Ever go to the DMV? Tried to renew your passport at the Federal Building? Had the chance to wait in long lines only to be shuffled from one bureaucrat to the next? If advocates for universal health care like Clinton or Obama had it their way, your next visit to the doctor could be a similar experience.
Government control over health-care spending under universal health care would be devastating for the quality of care. Pharmaceutical companies would cut the research and development spending that fuels our medical advances, no longer spending billions of dollars chasing profits that would be eliminated by the government.
The current system isn’t necessarily broken. The rise in health-care costs was due to inflation, an increased consumption of expensive new treatments and tests by an aging population, according to a study by PriceWaterhouseCoopers. What some politicians view as waste and high costs is really an increase in the quality and utilization of cutting-edge medical care.
It may be possible to reduce these costs, but not at the expense of innovation. Despite the widespread rhetoric by politicians blaming obscene insurance-company profits for rising health-care costs, profit to insurance companies makes up only three cents for every dollar paid in premiums. Yet Democratic politicians would rather scapegoat insurance companies for rising costs than address the real issues plaguing the health-care industry.
In contrast, a legal climate in which doctors face an increasing number of costlier malpractice lawsuits is estimated to have increased health-care costs by 10 percent. The Democratic candidates are parading their plans to make health care more affordable.

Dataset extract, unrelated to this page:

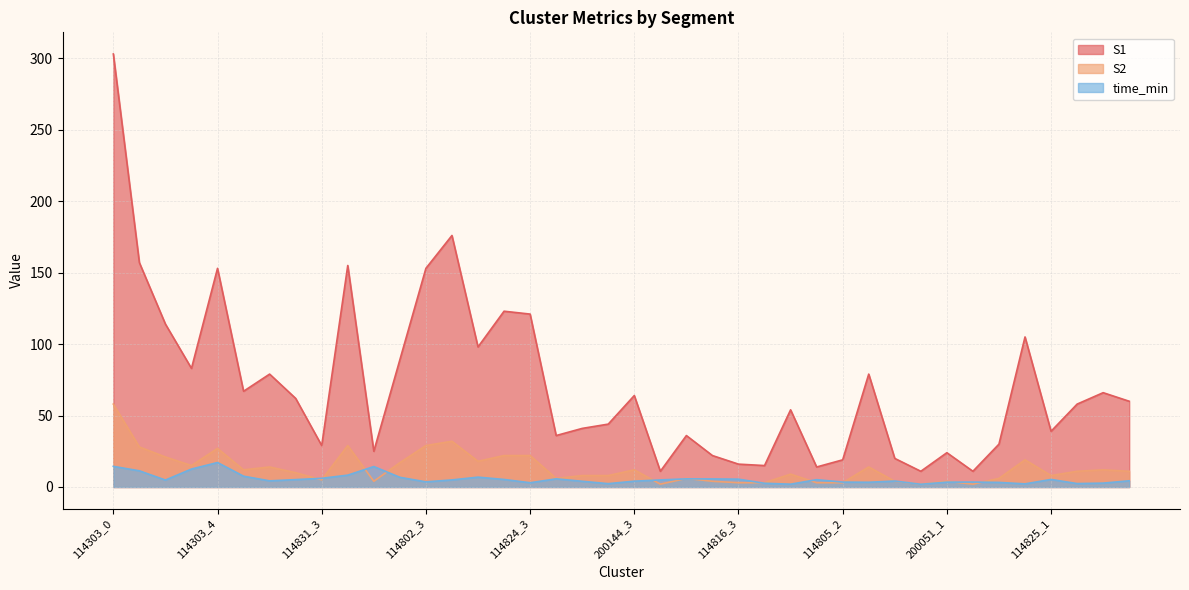

What is the sum of the S1 values at 114824_0 and 114303_2?

290.0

But what policies do they specifically advocate?
Hillary Clinton, Barack Obama and John Edwards all support a universal health-care system that would require employers and taxpayers to provide health care for all Americans. Each plan would amount to the government-forced subsidization of health care for some citizens by others, and all consumers would pay in the form of higher costs. The contrast between the two parties could not be more clear. John McCain opposes universal health care and supports tax credits for health insurance and tax-free medical savings accounts. Mitt Romney supports free-market solutions to cover the uninsured.
Democratic reform fails to address the fundamental problems with the health-care system. If that weren’t enough, all of the Democratic candidates advocate preventing insurance companies from charging insurance premiums to people based on their current state of health.

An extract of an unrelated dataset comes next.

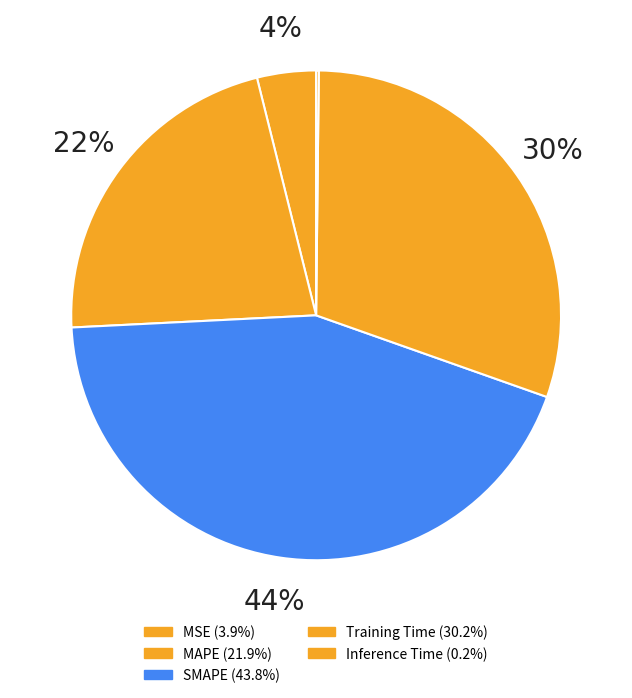

Which category has the biggest portion of the pie?

SMAPE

As a general rule, insurance premiums are determined by the amount insurance companies expect to spend on a patient. Since current health is a good predictor of future medical spending, it makes sense for people in worse health to pay higher premiums.
The Democrats’ plan to outlaw this practice would eliminate any semblance of personal responsibility from the health-care system, particularly since people often have a great deal of control over their own health. For example, non-smokers would be forced to subsidize the health insurance premiums for smokers who could not be charged higher rates, an outcome that is fundamentally unfair.
The argument that health care is a right stands on similarly shaky grounds. What fundamentally distinguishes health care from any number of other goods and services needed for survival that citizens must purchase for themselves? Students should vote against any candidates that support such a wasteful and potentially deadly experiment in government-administered health care.
Lazar is the chairman of the Bruin Republicans and a former Daily Bruin viewpoint columnist. He is a graduate economics student.